I call for a referendum in southern Texas. Those Spanish-speaking Americans are being oppresed!

US States. We’re talking about clearly defined geographic, political and historic entities. Things get a bit more murky when the regions are not as clearly defined, but in general it’s possible to find a clearly defined entity to work with.

I call for a reuniting of Czechoslovakia, the Soviet Union, Yugoslavia, all European colonial empires including the British American overseas possessions, and the return of the kingdom of Jerusalem to its rightful ownership. States are inviolable. All that once was shall remain so for eternity.

In recent times we’ve had these break ups from my list:

Peaceful: Iceland, Germany, Czechoslovakia, the Soviet Union (mostly peaceful) + Scotland, Greenland, and the Faroe Islands which definitely are going to be peaceful if they happen +
Catalonia, and Basque nationality which are probably going to be peaceful if they happen. And we can add Crimea because as things go it was more peaceful than an average football match.

With conflict: Pakistan, Bangladesh, Yugoslavia, Kosovo, South Sudan + various European colonial empires.

Failed, after conflict: Tibet, Palestine, Bifran, Chechen.

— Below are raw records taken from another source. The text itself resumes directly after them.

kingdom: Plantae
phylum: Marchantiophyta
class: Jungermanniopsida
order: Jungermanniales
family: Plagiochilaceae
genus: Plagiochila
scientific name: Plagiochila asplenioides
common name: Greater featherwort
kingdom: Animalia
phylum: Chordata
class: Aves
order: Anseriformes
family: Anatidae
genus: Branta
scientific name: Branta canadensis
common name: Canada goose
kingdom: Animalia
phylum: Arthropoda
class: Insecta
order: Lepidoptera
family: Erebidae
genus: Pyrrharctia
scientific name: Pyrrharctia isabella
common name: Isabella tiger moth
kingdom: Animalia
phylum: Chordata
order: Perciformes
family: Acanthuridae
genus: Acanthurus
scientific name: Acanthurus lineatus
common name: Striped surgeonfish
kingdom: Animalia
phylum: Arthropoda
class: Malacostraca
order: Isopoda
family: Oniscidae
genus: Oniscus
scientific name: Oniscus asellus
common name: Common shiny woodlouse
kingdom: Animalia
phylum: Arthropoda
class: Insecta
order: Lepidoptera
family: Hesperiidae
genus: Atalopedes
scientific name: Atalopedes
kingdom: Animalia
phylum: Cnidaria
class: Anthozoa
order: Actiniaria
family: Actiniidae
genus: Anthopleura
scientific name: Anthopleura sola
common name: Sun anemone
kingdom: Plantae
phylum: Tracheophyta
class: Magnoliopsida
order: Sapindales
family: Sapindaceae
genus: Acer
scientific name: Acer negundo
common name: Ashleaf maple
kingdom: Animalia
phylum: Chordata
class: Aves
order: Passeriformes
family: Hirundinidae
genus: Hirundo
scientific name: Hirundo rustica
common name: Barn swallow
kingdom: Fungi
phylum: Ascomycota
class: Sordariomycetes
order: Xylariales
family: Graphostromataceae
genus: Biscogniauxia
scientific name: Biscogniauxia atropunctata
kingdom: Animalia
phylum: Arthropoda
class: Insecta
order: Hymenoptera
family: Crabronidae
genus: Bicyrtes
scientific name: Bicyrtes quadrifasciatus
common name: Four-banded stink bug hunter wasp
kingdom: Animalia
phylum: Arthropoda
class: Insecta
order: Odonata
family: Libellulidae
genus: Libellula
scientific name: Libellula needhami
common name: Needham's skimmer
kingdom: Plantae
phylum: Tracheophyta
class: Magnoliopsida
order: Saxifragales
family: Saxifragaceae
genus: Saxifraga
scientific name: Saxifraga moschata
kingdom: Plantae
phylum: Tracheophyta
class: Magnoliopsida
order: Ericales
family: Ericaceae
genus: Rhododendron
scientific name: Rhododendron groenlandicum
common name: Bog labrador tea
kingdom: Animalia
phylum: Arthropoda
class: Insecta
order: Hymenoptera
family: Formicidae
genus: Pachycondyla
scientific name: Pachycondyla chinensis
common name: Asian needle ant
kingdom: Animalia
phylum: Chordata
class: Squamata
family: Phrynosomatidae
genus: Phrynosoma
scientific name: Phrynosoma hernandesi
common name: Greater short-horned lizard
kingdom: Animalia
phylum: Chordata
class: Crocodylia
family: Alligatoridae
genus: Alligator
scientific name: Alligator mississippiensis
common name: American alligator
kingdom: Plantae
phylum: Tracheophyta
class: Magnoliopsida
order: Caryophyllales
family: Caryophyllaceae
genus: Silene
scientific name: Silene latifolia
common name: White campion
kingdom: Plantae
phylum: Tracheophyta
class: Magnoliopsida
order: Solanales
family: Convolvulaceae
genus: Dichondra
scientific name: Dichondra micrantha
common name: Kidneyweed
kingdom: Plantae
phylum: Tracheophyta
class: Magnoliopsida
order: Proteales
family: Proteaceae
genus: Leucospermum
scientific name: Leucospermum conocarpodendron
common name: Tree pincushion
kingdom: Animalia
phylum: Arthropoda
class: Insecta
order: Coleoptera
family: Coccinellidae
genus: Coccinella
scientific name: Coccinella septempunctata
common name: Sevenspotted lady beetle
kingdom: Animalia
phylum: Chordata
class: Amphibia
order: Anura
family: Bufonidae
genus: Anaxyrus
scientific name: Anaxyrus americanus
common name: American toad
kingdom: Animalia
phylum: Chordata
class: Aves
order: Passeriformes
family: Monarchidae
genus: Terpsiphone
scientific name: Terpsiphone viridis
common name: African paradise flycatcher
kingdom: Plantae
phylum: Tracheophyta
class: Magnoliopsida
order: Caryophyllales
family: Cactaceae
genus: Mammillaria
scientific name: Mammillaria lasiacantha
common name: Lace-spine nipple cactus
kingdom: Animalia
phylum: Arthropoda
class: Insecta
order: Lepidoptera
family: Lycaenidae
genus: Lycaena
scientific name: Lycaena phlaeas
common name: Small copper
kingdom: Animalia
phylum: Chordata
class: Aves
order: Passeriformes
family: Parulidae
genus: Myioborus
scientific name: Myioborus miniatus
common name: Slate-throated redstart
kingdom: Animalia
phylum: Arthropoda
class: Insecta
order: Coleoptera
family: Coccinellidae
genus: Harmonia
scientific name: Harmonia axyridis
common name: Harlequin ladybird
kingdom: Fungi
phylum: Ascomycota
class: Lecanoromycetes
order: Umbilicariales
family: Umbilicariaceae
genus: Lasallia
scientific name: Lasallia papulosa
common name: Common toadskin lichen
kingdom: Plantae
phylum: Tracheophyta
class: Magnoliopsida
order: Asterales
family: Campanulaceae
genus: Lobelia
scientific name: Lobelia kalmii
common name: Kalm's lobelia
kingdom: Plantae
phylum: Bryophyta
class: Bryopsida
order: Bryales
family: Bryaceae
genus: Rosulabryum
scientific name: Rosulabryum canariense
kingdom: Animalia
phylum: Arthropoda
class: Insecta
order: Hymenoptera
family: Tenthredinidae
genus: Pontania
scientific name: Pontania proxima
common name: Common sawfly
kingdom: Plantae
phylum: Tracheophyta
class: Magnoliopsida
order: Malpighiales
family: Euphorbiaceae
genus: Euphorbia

I don’t see a clear pattern either way. The only repeating element is that war happens when the state tries to hold its arbitrary borders together against the will of its people. And then, more often than not the break-up happens anyway and the violence was for nought. Peaceful transitions happens when the state does not try to force its will on an unwilling people. Ergo, we should work towards enabling states to let go of territory in an ordered and peaceful manner. And no, I do not think the aspirations towards freedom and self-determination of any people should be curbed because other people want to hold them in bondage. This has a name: tyranny.